Most selection processes appear to have the implicit goal of ‘selecting out’ the wrong people rather than attracting the right ones. In practice, this means that people are gradually eliminated from the different parts of the selection process until a short-list is reached.
The ‘selecting out’ approach is particularly prevalent where an organisation receives high volumes of applications for certain jobs and wants to reduce the number of applicants. The big downside of this is that people who could be very right for the role might not realise it, so don’t apply. At worst, ‘screening out’ rather than ‘screening in’ leaves you with average or mediocre new recruits rather than great ones.
There are various reasons why a high volume of applications is received for particular roles. Sometimes it is because there are a lot of suitable people who are interested in the job. However, at other times an organisation receives applications from people who are unlikely to be suited to the role.
But, why do people end up applying for jobs for which they are unlikely to be suited?
There are a number of reasons.
They may be desperate for a job. In the UK unemployed people are required to prove that they are actively submitting a certain number of job applications in order to receive their benefits payments from the social security system. So some people apply for jobs for the sake of it.
There will also be a proportion of candidates who apply because it is hard for them to know from the job advertisement whether they are likely to be a good fit.
Where recruitment agencies are used, they may not be really clear what kind of person would be a great fit for the role so it is hard for them to draw up a good shortlist of candidates. A key question is whether the recruiting organisation knows exactly what they are looking for and can express that well in a person specification or job advert.
An approach that ‘selects in’ the right candidates, as opposed to ‘selecting out’ the wrong ones, is much more effective and energising for candidates and recruiters. It is also better for the organisation’s reputation because when people don’t succeed it is clearer to them why that is the case.
So, how to move towards a ‘select in’ approach?
The first step is to consciously seek to do so. This means focusing on how to attract the right kind of people and giving enough quality time to the selection process so that recruiters can be certain that they are making the right selection decisions. All too often selection is reduced to no more than a process, where the focus is on the process itself — including volume of applicants and time taken for interviewing or assessment — instead of quality of both applicants and selection decisions.

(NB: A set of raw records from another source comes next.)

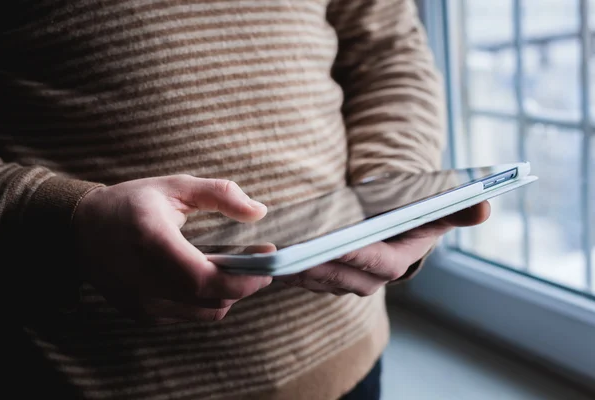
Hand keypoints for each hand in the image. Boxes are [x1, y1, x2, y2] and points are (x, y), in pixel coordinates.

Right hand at [73, 175, 271, 323]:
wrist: (80, 231)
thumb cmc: (131, 204)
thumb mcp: (174, 186)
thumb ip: (219, 194)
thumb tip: (260, 211)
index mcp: (153, 243)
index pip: (206, 278)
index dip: (245, 277)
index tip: (268, 259)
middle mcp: (145, 281)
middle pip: (213, 300)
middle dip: (246, 284)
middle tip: (259, 264)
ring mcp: (142, 303)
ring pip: (206, 312)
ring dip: (229, 294)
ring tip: (236, 269)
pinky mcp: (142, 313)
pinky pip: (190, 314)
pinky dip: (207, 299)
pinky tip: (208, 277)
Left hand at [276, 201, 490, 295]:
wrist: (390, 226)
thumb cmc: (411, 213)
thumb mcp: (436, 208)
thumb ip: (458, 208)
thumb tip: (484, 205)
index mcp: (394, 262)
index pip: (374, 261)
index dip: (354, 254)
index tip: (330, 243)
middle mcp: (367, 279)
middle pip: (336, 274)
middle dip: (311, 265)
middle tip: (286, 252)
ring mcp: (341, 280)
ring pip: (313, 278)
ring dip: (290, 269)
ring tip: (267, 253)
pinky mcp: (321, 275)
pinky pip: (299, 275)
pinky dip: (282, 267)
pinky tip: (263, 255)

‘Selecting-in’ requires a different mindset from ‘selecting out’. It means a positive mindset that says ‘we are going to find the right people’ rather than ‘we are going to make sure we cut out the wrong ones’. There are some key principles involved in a ‘select-in’ approach:
- Consciously choosing ‘select-in’ rather than ‘select out’ and regularly challenging yourself that you are doing it
- Understanding what kind of person will be a great fit for the role, which means knowing what great performers are like
- Steering clear of vague, unspecific and jargon-laden descriptions of people in person specifications and job advertisements
- Creating job advertisements that accurately describe the kind of person who excels in the role
Jonathan Gunson was a project manager at an engineering company for many years. Reflecting on the use of competency-based recruitment he spoke vividly of the downsides of what he referred to as the ‘sifting out’ method of candidate shortlisting, saying,
“Traditional competency recruitment starts by reducing a pile of CVs to those who have those basic competencies to do the task in hand. The next stage will be to look for reasons to reduce the number of potential candidates. The great risk here is that the remaining candidate may well be capable of doing the task in hand, but he or she is unlikely to be much else other than inoffensive.”
‘Inoffensive’ candidates, as Jonathan puts it, can plod along doing an adequate job. They are neither bad nor great, but simply competent. There is a great difference between people who can do the job and those who are a great fit and thrive in it. In order to attract the great ones, you first need to know a lot about the people who will be ’round pegs’ in ’round holes’ for a particular role. And then you need to be able to articulate that in a job advert or person specification that will attract them.
In my experience understanding what makes a great recruit and articulating that clearly is always time well spent. It can save a huge amount of time later dealing with the consequences of recruiting the wrong people.
Perhaps recruiters haven’t traditionally thought about the ‘selecting out’ versus ‘selecting in’. It’s not a subject that you read a lot about. Yet it’s a really important one as ‘selecting in’ is a shift in thinking and practice that can make a big difference.